Aleksander Kwaśniewski
foto: YouTube

Sympatycy Aleksandra Kwaśniewskiego nie kryją niepokoju. Były prezydent ma poważne kłopoty zdrowotne. 69-letni polityk szczerze opowiedział o tym, jaka jest w tej chwili jego kondycja. To nie są dobre informacje.

Aleksander Kwaśniewski zmaga się z poważnymi kłopotami zdrowotnymi od kilku miesięcy

Były prezydent na kilka miesięcy zniknął z życia publicznego. Kwaśniewski musiał odwołać zaplanowane wcześniej wydarzenia. Powodem okazał się stan zdrowia 69-latka. Niedawno była głowa państwa opowiedziała o dramacie, który tak naprawdę trwa nadal.

Polityk przyznał, że przeszedł poważną operację kolana. Na skutek zabiegu porusza się o kulach. „Wyszedłem z kliniki zdrowy, a dwie godziny później już nie mogłem wstać z fotela!” – powiedział otwarcie Aleksander Kwaśniewski.

Były przywódca wytłumaczył, że początkowo nic nie zapowiadało dramatu, który teraz przeżywa. „Wszystko zaczęło się w lipcu od banalnego zabiegu, który polegał na ostrzyknięciu kolana przed kolejnym sezonem narciarskim” – wyjaśnił polityk.

Aleksander Kwaśniewski przyznał, że w trakcie zabiegu w kolano wszczepiono mu groźną bakterię. „Wyszedłem z kliniki o własnych siłach, jako człowiek zdrowy, a dwie godziny później już nie mogłem wstać z fotela! Musiałem prosić mojego oficera ochrony, żeby kupił mi kule” – opowiada.

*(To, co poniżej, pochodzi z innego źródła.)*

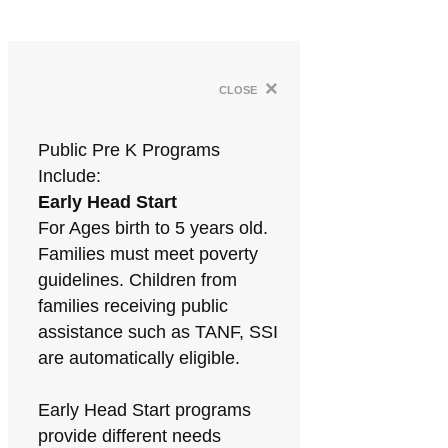
×
close
Public Pre K Programs
Include:
Early Head Start
For Ages birth to 5 years old.
Families must meet poverty
guidelines. Children from
families receiving public
assistance such as TANF, SSI
are automatically eligible.
Early Head Start programs
provide different needs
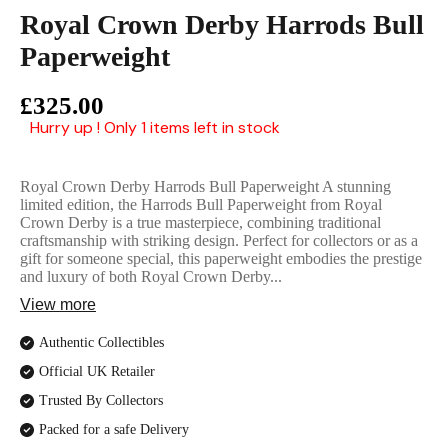
English Ladi
Royal Crown Derby Harrods Bull
Paperweight
£325.00
Hurry up ! Only 1 items left in stock
Royal Crown Derby Harrods Bull Paperweight A stunning
limited edition, the Harrods Bull Paperweight from Royal
Crown Derby is a true masterpiece, combining traditional
craftsmanship with striking design. Perfect for collectors or as a
gift for someone special, this paperweight embodies the prestige
and luxury of both Royal Crown Derby...
View more
Authentic Collectibles
Official UK Retailer
Trusted By Collectors
Packed for a safe Delivery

Były prezydent podkreślił, że w skutek zakażenie musiał pod koniec lipca przejść poważną operację kolana. Niestety, okazało się, że to nie koniec kłopotów. „Walka z tą groźną bakterią trwała kolejny miesiąc, podczas którego zjadłem kilogramy najróżniejszych antybiotyków, żeby dowiedzieć się, który będzie odpowiedni. Teraz jestem na etapie podwójnej rehabilitacji. Z jednej strony rehabilitacja kolana, żeby odzyskać sprawność. Z drugiej strony doprowadzenie organizmu do porządku po tej kuracji antybiotykowej, która była strasznie obciążająca” – wyznał Aleksander Kwaśniewski.

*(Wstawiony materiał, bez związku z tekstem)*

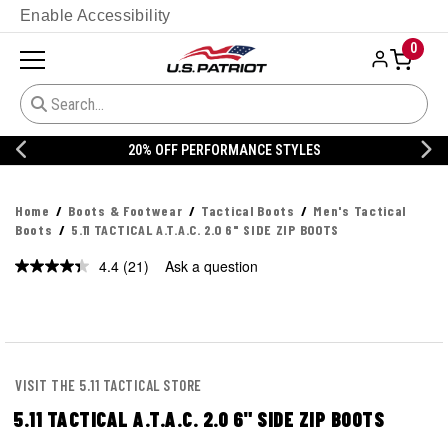
Enable Accessibility
0
20% OFF DANNER
Home
Boots & Footwear
Tactical Boots
Men's Tactical
Boots
5.11 TACTICAL A.T.A.C. 2.0 6" SIDE ZIP BOOTS
4.4
(21)
Ask a question
Read
21
Reviews.
Same
page
link.
VISIT THE 5.11 TACTICAL STORE
5.11 TACTICAL A.T.A.C. 2.0 6" SIDE ZIP BOOTS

69-latek dodał, że pomimo, iż od zabiegu minęło już sporo czasu, to nadal cierpi. Niestety Kwaśniewski boryka się też z kłopotami z poruszaniem się. Przez cały czas musi korzystać z kul. „Na razie jestem w stanie przejść zaledwie parę metrów bez kul” – podkreślił.

„Mam bardzo dobrego rehabilitanta. Niedługo zostawię kule i przestanę odczuwać ból. Może nie zacznę tego sezonu narciarskiego wcześnie, ale zrobię wszystko, żeby jeszcze na nartach pojeździć” – powiedział na koniec pełen nadziei polityk.